===== 読解用の抜粋 =====
Step 3 確認クイズ
不正検知モデル構築に関する確認クイズである。5問中4問以上の正解で合格となる。
Q1. Isolation Forest
Isolation Forestが異常データを検知する原理として正しいものはどれか?
- A) 異常データは密度が高いため、近傍のサンプル数が多い
- B) 異常データはランダムな分割で素早く孤立(分離)できる
- C) 異常データは主成分分析で第1主成分に集中する
- D) 異常データはクラスタリングで最大のクラスタに属する
正解: B) 異常データはランダムな分割で素早く孤立(分離)できる
解説: Isolation Forestは「異常データは外れた位置にあるため、少ないランダム分割で孤立できる」という性質を利用する。パスの長さ(分割回数)が短いほど異常度が高い。密度ベースの手法(A)とは異なるアプローチである。
Q2. Autoencoderによる異常検知
Autoencoderで不正取引を検知する際、正常データのみで学習する理由として最も適切なものはどれか?
===== 抽出データ =====
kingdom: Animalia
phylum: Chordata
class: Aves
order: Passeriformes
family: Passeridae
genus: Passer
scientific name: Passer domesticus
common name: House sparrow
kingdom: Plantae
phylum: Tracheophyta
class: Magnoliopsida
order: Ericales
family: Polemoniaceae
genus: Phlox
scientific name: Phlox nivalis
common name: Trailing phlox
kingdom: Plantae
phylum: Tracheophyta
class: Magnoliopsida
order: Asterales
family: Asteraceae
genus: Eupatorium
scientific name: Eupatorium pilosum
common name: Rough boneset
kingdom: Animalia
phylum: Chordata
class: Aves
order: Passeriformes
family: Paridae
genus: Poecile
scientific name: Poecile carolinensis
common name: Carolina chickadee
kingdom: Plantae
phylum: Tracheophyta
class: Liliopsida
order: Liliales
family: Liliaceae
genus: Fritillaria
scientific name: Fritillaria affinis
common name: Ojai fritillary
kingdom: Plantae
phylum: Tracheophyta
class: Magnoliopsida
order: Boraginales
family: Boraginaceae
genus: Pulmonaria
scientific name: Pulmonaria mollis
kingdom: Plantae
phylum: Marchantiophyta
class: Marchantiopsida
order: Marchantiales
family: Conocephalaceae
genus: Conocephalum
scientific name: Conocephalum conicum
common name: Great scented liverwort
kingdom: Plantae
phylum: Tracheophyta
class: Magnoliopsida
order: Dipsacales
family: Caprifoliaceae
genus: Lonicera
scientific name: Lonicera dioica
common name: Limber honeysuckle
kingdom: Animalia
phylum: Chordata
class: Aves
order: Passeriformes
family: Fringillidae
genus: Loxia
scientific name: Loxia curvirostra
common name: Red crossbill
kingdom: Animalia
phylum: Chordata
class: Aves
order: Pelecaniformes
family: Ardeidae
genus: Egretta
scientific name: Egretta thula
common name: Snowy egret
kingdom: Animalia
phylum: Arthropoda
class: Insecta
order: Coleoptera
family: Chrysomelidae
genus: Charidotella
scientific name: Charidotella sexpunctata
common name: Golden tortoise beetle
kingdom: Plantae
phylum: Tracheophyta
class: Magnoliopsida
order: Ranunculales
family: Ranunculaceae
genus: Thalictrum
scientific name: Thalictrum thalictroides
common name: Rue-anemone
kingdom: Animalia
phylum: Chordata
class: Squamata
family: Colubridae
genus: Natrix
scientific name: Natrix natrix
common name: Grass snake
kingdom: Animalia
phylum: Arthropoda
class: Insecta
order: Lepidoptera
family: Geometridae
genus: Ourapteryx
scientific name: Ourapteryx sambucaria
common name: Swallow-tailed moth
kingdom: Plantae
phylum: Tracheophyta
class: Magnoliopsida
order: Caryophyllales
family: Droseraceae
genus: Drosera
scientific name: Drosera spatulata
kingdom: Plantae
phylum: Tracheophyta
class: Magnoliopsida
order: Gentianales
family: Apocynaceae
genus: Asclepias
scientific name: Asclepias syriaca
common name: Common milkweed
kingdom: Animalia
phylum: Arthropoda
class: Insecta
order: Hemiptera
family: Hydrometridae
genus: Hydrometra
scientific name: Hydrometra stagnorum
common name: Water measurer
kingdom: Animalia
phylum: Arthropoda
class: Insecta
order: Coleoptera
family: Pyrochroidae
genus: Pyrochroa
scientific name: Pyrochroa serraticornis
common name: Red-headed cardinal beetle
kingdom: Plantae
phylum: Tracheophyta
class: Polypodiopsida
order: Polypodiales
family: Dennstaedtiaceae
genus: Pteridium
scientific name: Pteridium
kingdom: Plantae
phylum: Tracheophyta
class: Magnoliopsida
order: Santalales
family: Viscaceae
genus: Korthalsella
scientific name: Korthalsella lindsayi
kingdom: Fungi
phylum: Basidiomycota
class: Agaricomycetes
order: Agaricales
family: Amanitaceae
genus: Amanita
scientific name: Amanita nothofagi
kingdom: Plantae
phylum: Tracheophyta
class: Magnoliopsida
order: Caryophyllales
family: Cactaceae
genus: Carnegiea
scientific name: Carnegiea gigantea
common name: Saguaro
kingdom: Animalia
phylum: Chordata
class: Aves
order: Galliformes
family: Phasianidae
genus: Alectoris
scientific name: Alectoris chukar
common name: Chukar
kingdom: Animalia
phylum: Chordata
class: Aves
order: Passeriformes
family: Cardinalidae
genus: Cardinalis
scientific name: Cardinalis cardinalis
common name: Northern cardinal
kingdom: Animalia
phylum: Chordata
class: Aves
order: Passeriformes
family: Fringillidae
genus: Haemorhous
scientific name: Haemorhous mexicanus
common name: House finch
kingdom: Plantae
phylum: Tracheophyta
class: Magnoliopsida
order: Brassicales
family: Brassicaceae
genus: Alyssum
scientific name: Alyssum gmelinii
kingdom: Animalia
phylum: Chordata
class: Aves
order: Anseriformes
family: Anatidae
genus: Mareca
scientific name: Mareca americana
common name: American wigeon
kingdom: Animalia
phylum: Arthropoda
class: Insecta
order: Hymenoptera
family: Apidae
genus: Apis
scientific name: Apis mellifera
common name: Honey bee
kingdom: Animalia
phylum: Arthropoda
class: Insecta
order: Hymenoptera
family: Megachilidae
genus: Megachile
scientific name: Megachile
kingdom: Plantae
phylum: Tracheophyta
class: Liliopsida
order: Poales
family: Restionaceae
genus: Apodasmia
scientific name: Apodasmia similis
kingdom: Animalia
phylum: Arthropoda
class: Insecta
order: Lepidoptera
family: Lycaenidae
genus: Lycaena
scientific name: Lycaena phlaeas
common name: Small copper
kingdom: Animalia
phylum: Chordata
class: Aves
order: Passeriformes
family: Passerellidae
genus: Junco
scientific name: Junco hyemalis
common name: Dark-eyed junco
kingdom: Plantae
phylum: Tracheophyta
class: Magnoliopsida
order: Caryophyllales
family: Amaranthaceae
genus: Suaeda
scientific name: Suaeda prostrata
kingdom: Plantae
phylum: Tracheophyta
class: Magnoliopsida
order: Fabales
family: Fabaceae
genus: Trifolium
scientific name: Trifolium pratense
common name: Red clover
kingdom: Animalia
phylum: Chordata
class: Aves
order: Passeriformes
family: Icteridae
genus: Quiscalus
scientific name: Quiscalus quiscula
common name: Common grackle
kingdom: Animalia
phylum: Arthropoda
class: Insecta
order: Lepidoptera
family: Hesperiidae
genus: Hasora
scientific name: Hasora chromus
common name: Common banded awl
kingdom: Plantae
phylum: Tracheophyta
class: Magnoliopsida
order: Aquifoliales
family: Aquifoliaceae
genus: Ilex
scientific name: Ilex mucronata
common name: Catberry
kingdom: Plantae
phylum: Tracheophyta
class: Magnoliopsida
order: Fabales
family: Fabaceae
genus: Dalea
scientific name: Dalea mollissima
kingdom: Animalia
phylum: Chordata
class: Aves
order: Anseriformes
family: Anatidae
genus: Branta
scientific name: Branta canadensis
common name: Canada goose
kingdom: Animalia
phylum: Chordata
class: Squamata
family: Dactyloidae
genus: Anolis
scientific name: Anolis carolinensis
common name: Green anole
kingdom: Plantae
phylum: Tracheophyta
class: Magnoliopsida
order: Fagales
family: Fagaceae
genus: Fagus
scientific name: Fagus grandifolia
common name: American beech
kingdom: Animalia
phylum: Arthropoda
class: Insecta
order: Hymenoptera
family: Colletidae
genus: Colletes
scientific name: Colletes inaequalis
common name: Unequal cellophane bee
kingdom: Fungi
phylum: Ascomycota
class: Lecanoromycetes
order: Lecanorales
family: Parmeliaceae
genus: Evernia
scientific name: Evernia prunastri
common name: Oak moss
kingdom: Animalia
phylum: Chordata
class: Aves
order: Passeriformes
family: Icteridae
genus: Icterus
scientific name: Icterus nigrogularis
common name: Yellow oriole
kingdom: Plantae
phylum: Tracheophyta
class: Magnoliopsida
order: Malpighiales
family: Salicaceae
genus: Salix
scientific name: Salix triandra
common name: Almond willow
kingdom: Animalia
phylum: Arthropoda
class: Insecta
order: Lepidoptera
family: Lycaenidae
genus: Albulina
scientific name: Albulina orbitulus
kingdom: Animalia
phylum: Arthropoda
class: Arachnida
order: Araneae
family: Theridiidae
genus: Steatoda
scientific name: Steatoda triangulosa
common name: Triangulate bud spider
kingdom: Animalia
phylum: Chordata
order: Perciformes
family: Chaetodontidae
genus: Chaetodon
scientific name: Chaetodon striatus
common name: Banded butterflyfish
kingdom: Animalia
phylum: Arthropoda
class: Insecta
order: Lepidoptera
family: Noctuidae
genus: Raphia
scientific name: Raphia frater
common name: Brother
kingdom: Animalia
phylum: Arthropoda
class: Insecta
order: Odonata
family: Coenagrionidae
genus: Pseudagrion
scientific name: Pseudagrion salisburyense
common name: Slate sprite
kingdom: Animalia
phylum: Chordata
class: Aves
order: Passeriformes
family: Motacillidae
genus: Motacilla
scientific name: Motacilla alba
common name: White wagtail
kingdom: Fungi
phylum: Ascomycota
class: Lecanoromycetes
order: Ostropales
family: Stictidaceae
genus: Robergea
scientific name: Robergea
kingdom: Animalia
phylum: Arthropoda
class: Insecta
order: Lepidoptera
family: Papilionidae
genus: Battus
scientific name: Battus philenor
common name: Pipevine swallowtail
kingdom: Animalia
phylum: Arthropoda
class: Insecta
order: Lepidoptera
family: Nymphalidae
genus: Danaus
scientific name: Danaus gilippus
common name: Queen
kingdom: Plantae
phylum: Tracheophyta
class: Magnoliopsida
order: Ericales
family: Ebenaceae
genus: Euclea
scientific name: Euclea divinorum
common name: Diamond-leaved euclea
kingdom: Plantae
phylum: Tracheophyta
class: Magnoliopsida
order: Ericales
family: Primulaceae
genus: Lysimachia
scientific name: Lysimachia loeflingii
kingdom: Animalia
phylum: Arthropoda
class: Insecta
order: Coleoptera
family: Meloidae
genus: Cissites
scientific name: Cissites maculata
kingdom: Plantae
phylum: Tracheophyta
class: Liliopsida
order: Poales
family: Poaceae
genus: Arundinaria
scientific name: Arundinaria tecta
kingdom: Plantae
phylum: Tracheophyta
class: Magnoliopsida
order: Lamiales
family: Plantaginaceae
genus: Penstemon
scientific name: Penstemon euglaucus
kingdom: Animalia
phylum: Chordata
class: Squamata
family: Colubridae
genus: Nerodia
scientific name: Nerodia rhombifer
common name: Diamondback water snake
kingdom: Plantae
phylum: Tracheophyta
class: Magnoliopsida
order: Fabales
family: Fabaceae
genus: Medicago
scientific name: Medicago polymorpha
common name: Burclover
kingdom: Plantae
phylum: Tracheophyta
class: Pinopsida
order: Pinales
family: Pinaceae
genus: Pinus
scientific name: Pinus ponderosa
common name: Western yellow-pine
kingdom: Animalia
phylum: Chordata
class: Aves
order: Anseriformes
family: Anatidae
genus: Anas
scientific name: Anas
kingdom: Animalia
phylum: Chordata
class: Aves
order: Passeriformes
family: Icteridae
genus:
=====
§ **課題の指示**
(a) 本文をもとに、次の問いに答えなさい。
(i) 合格となるには何問中何問以上の正解が必要か。
(ii) Q1の正解はどの記号の選択肢か。
(iii) Isolation Forestでは、パスの長さがどうなるほど異常度が高いとされているか。
(b) 本文から「Step 3 確認クイズ」から「して最も適切なものはどれか?」までを一字一句変えずに引用しなさい。

§ **練習問題の解答**
(a)
(i) 5問中4問以上。
(ii) B。
(iii) 短いほど。

(b)
Step 3 確認クイズ
不正検知モデル構築に関する確認クイズである。5問中4問以上の正解で合格となる。
Q1. Isolation Forest
Isolation Forestが異常データを検知する原理として正しいものはどれか?
- A) 異常データは密度が高いため、近傍のサンプル数が多い
- B) 異常データはランダムな分割で素早く孤立(分離)できる
- C) 異常データは主成分分析で第1主成分に集中する
- D) 異常データはクラスタリングで最大のクラスタに属する
正解: B) 異常データはランダムな分割で素早く孤立(分離)できる
解説: Isolation Forestは「異常データは外れた位置にあるため、少ないランダム分割で孤立できる」という性質を利用する。パスの長さ(分割回数)が短いほど異常度が高い。密度ベースの手法(A)とは異なるアプローチである。
Q2. Autoencoderによる異常検知
Autoencoderで不正取引を検知する際、正常データのみで学習する理由として最も適切なものはどれか?